Exchange Online – You can now configure policies to manage access to the quarantine

If you use Exchange Online, you already know it comes with a level of security and protection against malware and spam called Exchange Online Protection.

Until now, you could not really control the access to the quarantine except enabling (or not) notification to end-users to let them know there is email blocked in quarantine.

Well, good news, now you can configure policies to manage access to the quarantine (can view only or more advanced permission to allow view, release or request for release, delete…) and customize the notification with your company logo, using the logo from your Azure AD customization.

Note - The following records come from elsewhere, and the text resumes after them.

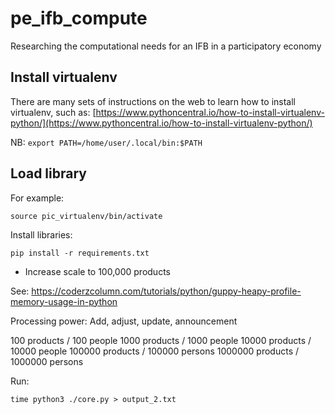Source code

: # pe_ifb_compute
Researching the computational needs for an IFB in a participatory economy

## Install virtualenv

There are many sets of instructions on the web to learn how to install virtualenv, such as:
[https://www.pythoncentral.io/how-to-install-virtualenv-python/](https://www.pythoncentral.io/how-to-install-virtualenv-python/)

NB: `export PATH=/home/user/.local/bin:$PATH` 

## Load library

For example:

`source pic_virtualenv/bin/activate`

Install libraries:

`pip install -r requirements.txt`

- Increase scale to 100,000 products

See: https://coderzcolumn.com/tutorials/python/guppy-heapy-profile-memory-usage-in-python

Processing power: Add, adjust, update, announcement

100 products / 100 people
1000 products / 1000 people
10000 products / 10000 people
100000 products / 100000 persons
1000000 products / 1000000 persons

Run:

`time python3 ./core.py > output_2.txt`
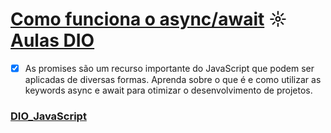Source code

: 
# [Como funciona o async/await](https://github.com/kakanew/DIO_JavaScript/tree/master/Innovation_Asyncawait) ☼ [Aulas DIO](https://web.digitalinnovation.one/course/como-funciona-o-asyncawait/learning/5eddaf18-f5d5-4fa4-9906-b16ed7340a65)

- [x] As promises são um recurso importante do JavaScript que podem ser aplicadas de diversas formas. Aprenda sobre o que é e como utilizar as keywords async e await para otimizar o desenvolvimento de projetos.

### [DIO_JavaScript](https://github.com/kakanew/DIO_JavaScript)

To configure such policies, connect to  your Security Portal (https://security.microsoft.com/) and access the Policies & rules\Threats policies blade to configure the Quarantine policies

image  image

There you will have already 3 default policy in place:

  • NotificationEnabledPolicy which allows users be notified and preview, release, delete message and block sender. You can edit this policy
  • DefaultFullAccess which has the notification disabled and the same permission than the previous policy. You can not edit this policy
  • AdminOnlyAccessPolicy which has notification disabled and end-user with no permission. You can not edit this policy

You can edit the global settings – managing notification and customization – using the Global Settings button

image  image

By editing the global settings you can also configure language being used by the notification; this was one of the issue with the previous configuration as the notification was always using the tenant language.

If you want to add different language, you first need to select the language from the list and then edit the Display Name and Disclaimer with the corresponding message you want to deliver, then you can click Add.